**Work to complete**
Each line below from the one containing "index pip: (185, 233)" through the one containing "thumb cmc: (160, 144)" should be output exactly as it stands, and no other line should appear.

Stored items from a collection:
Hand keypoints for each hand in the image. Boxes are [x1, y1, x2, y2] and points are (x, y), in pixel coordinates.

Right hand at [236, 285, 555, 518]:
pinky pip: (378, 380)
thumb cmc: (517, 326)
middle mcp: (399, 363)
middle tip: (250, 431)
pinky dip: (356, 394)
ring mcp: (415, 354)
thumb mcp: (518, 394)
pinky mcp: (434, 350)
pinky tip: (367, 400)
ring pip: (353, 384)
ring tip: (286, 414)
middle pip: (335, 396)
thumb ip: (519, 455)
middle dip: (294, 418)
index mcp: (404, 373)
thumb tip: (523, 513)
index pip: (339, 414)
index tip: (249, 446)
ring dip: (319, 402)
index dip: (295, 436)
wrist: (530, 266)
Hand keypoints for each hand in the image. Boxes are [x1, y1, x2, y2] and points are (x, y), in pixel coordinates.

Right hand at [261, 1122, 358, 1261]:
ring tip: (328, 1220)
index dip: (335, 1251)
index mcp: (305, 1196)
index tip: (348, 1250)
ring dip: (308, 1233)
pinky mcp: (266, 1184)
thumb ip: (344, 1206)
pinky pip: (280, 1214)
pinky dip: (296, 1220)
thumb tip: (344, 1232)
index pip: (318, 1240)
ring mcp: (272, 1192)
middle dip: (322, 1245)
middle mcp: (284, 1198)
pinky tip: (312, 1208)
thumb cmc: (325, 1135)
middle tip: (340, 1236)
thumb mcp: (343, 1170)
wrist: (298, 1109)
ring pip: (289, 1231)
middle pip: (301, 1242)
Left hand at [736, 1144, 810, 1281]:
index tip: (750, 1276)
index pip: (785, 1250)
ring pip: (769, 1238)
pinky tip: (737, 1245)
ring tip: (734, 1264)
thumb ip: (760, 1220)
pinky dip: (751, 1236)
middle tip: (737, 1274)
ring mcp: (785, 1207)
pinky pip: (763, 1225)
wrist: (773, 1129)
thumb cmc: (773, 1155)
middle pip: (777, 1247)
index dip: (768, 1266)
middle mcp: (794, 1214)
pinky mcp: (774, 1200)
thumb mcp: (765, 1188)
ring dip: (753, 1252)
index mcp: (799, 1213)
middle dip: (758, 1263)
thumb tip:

---

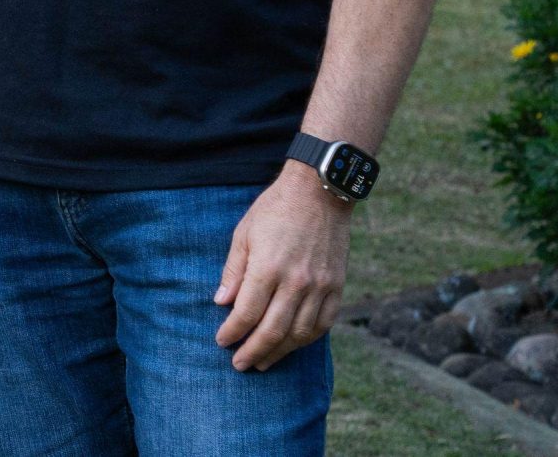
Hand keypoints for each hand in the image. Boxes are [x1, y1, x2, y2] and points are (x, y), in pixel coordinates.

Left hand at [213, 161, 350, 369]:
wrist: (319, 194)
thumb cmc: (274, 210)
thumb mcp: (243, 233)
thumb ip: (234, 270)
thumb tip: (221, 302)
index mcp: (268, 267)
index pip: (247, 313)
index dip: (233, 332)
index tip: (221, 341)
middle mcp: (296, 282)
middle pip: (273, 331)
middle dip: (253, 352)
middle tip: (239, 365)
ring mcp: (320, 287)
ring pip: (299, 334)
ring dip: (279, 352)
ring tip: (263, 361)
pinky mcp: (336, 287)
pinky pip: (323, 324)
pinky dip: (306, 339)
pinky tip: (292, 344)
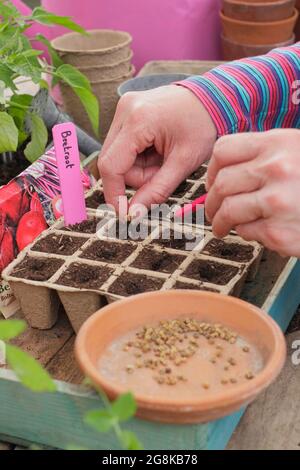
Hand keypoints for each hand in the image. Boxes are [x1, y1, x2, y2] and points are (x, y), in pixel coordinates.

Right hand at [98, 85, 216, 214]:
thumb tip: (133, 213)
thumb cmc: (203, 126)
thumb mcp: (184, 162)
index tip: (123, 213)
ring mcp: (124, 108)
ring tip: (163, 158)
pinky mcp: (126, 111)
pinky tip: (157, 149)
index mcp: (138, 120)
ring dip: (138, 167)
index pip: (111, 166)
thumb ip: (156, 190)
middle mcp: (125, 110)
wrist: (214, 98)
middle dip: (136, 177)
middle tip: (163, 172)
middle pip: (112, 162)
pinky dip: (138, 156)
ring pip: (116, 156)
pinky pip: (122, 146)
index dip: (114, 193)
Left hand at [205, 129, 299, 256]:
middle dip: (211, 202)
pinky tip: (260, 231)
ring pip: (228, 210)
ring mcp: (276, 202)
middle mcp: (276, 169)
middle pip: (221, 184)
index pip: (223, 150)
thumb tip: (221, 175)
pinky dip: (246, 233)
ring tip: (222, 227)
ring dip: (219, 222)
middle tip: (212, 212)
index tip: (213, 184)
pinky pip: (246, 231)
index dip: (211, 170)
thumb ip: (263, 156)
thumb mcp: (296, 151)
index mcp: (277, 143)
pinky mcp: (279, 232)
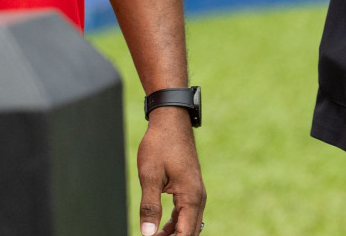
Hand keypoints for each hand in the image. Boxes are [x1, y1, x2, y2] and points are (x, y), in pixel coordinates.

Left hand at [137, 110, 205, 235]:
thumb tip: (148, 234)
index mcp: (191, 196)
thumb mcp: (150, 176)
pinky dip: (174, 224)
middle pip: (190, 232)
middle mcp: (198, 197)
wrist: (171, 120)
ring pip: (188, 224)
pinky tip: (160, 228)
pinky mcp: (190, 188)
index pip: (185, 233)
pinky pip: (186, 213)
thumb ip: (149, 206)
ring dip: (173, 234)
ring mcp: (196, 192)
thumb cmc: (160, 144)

==

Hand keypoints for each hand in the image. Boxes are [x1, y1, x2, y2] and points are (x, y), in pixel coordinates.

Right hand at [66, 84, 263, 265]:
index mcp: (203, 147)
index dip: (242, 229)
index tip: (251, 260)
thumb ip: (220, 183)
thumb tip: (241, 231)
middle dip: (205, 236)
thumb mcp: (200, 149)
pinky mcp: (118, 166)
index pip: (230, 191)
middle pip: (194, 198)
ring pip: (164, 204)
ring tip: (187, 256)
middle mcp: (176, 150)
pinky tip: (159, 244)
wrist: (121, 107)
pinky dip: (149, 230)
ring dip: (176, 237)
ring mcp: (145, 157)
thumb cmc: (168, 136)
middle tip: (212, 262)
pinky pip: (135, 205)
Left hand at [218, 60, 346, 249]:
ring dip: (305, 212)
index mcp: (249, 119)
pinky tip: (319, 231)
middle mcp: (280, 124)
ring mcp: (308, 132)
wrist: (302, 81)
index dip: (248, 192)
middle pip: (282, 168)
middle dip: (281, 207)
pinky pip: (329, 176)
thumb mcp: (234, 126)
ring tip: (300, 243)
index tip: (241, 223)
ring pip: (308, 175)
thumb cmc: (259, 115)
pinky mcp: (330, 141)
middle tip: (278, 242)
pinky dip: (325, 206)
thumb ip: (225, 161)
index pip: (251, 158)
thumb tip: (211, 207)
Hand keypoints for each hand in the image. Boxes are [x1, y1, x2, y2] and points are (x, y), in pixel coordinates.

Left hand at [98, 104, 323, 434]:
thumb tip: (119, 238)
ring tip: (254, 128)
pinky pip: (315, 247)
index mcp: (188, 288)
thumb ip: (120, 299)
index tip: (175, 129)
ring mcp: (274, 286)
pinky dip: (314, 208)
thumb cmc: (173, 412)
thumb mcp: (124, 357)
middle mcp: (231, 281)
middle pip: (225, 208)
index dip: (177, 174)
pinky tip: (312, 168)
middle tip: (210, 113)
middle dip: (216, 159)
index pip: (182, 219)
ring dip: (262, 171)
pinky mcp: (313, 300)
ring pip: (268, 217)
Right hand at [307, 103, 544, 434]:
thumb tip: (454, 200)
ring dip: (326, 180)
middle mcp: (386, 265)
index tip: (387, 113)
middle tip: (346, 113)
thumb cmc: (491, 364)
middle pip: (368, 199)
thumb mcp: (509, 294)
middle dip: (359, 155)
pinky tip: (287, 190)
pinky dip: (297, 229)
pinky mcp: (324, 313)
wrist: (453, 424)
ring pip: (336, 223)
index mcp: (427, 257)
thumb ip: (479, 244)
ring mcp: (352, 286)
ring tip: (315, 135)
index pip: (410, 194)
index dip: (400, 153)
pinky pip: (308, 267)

**Solution to this exercise**
index pip: (185, 233)
pinky pip: (186, 213)
thumb ip: (149, 206)
ring dip: (173, 234)
ring mcp: (196, 192)
thumb cmc: (160, 144)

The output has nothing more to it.